In an effort to defer the payment of capital gains taxes, a taxpayer may choose to enter into a Section 1031 Exchange in lieu of a traditional sale of property. A Section 1031 Exchange may be used by a corporate entity as well as by an individual taxpayer; however, the rules for qualifying a transaction for a 1031 Exchange become more complicated as the entities involved become more complex. In IRS PLR 201242003, the IRS considered whether Section 1031 applies in a transaction in which the taxpayer and a related party both entered into separate qualified exchange accommodation agreements to park the same property held by a single exchange accommodation titleholder.
The relationship between the parties involved was as follows:
Trust is a State A trust, classified as a real estate investment trust (REIT) for federal income tax purposes. Taxpayer is a State B limited partnership and Affiliate is a State A limited partnership. Trust owns approximately 95.6 percent of Taxpayer and is its sole general partner. Outside partners own the remaining 4.4 percent of Taxpayer. Taxpayer owns 99 percent of Affiliate. QRS, a State B corporation, owns the remaining 1 percent in Affiliate. Because Trust owns 100 percent of QRS, QRS is a qualified REIT subsidiary and a disregarded entity for federal income tax purposes under § 856(i).
Both Taxpayer and Affiliate owned numerous multi-family residential apartment properties. Both Taxpayer and affiliate wished to purchase a property (hereinafter referred to as “Property”) as replacement property through separate 1031 Exchange transactions. Because neither Taxpayer nor Affiliate had a property ready to relinquish when the owner of Property wanted to close on the deal, both Taxpayer and Affiliate entered into a qualified exchange accommodation arrangement (QEAA) with EATX, an exchange accommodation titleholder in order to facilitate a reverse 1031 Exchange.
Taxpayer’s QEAA included provisions that stated Taxpayer’s right to acquire Property was subject to it giving notice to EATX of its intention to acquire Property, in whole or part as well as a proviso that the Taxpayer’s rights terminate upon prior delivery of such notice by Affiliate. In addition, if Affiliate gives notice of its intent to acquire Property then EATX has no further obligation to transfer property to Taxpayer but if Affiliate states its intention to acquire only a portion of Property then EATX’s obligation to transfer the balance of Property to Taxpayer is unaffected. Affiliate’s QEAA included reciprocal provisions with regard to Taxpayer.
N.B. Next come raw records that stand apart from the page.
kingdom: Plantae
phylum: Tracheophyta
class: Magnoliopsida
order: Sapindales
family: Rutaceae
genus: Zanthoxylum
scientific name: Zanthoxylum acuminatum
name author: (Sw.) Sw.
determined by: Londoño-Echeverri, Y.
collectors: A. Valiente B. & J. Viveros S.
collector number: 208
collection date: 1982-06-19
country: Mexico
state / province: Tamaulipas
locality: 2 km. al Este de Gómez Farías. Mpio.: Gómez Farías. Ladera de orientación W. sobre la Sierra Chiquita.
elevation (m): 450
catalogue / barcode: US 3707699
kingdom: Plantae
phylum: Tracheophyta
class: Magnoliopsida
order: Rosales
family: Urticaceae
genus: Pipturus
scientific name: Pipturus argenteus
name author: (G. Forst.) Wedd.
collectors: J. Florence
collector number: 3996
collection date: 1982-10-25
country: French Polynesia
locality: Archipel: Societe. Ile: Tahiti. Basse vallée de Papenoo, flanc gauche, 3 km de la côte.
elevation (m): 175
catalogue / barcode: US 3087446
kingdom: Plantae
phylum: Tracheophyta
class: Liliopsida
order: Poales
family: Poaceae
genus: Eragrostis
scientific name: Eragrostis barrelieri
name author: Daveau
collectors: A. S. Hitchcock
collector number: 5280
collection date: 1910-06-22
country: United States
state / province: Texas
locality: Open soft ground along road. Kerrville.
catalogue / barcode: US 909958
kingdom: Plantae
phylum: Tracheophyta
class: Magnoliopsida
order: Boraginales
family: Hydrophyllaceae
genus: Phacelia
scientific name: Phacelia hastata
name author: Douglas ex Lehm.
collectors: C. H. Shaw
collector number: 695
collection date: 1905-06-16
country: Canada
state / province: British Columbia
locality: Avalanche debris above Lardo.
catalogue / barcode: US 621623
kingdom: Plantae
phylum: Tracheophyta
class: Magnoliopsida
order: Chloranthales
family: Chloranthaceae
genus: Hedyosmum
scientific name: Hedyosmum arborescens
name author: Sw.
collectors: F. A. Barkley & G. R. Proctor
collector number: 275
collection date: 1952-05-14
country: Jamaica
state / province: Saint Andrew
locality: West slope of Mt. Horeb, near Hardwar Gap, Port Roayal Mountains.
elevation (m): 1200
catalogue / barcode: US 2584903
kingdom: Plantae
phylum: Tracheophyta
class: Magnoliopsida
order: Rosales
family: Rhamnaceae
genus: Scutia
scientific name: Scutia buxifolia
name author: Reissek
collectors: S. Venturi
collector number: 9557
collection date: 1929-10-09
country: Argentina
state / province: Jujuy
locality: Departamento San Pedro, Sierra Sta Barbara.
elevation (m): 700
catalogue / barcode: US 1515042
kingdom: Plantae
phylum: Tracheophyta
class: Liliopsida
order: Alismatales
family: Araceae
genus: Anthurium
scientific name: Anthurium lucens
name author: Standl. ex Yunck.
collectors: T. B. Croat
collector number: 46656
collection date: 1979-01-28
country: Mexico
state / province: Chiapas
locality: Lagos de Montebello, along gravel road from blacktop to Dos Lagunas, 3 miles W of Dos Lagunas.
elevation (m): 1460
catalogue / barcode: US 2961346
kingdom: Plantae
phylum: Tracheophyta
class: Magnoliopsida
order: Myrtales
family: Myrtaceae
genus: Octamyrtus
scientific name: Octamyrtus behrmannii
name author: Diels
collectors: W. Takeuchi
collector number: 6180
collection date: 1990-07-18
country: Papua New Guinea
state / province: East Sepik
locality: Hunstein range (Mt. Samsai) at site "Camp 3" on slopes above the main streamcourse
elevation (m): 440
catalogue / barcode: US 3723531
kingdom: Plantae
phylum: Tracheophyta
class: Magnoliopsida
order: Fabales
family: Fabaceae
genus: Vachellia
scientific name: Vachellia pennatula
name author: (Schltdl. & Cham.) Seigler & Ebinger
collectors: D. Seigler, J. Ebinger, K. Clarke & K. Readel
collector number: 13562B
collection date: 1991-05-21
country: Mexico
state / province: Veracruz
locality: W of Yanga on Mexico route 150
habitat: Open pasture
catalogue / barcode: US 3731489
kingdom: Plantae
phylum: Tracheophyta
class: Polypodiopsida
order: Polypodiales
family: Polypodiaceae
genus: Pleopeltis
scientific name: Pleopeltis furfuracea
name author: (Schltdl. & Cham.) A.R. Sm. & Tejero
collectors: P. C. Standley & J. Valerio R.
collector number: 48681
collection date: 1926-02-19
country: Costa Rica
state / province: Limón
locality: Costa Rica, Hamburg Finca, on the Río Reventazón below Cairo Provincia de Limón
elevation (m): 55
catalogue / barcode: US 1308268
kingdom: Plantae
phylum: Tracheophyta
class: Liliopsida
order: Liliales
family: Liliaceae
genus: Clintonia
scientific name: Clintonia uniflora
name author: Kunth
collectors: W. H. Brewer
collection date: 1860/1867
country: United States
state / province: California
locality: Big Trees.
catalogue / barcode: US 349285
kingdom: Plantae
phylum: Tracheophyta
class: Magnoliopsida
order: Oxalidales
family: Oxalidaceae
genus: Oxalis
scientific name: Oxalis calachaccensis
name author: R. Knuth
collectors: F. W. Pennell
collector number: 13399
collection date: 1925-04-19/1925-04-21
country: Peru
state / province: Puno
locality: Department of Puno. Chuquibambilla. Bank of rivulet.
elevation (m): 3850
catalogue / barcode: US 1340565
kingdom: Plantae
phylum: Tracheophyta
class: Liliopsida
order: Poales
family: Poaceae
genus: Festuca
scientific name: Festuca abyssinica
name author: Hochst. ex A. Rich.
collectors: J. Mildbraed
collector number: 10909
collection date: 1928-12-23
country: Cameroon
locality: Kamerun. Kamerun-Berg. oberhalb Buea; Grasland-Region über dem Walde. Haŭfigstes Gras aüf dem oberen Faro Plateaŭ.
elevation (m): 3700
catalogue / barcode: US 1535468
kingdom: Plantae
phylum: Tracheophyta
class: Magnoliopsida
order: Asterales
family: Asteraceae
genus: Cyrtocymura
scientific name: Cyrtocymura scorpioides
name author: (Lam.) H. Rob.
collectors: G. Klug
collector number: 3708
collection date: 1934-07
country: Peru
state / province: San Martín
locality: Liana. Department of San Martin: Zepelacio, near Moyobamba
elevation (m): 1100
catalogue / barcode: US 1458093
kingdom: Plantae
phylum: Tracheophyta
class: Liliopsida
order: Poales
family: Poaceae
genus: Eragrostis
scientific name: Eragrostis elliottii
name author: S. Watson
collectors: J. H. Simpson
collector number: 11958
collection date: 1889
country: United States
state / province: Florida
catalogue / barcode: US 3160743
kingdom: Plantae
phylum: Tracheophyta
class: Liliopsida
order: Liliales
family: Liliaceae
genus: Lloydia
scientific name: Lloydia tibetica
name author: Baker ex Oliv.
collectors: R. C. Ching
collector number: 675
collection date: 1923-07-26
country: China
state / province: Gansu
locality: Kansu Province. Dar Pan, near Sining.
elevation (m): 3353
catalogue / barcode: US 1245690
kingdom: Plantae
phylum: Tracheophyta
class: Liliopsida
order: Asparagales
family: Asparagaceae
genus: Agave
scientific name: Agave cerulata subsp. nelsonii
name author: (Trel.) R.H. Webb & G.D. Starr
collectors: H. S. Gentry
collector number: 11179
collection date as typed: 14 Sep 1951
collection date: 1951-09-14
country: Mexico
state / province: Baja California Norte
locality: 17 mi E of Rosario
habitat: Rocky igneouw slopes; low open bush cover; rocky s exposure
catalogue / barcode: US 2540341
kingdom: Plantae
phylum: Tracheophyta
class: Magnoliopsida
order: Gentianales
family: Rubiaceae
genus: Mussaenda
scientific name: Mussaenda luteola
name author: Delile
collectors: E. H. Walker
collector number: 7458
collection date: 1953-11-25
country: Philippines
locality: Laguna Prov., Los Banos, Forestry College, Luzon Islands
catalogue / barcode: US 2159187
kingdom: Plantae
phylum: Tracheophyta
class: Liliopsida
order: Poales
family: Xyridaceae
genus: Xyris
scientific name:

The transaction in question occurred as follows:
On Date 1, EATX acquired title to Property using funds that Taxpayer advanced. On Date 2 (which was within the 45-day identification period) Taxpayer and Affiliate each identified property that each proposed to transfer as relinquished property according to terms of its respective QEAA with EATX. Taxpayer identified three potential relinquished properties and Affiliate identified one. Prior to Date 3, Taxpayer’s qualified intermediary sold RQ (one of the three properties Taxpayer identified as potential relinquished property). On Date 3 as provided in Taxpayer’s QEAA, EATX transferred Property to Taxpayer to complete Taxpayer’s exchange.
In its analysis of the facts, the PLR concluded that EATX may enter into QEAAs with more than one entity even if the entities involved are related to each other if each entity has a bona fide intent to acquire the same property for their planned Section 1031 Exchange transactions. Furthermore, an accommodation party is not prohibited from serving as an EAT to multiple taxpayers under multiple and simultaneous QEAAs for the same parked property. Under the facts of the case as set forth in PLR 201242003 the ruling was that each planned transaction was a separate and distinct transaction even though the parties were related, the QEAAs were with the same EAT, and the same property was the subject of both agreements.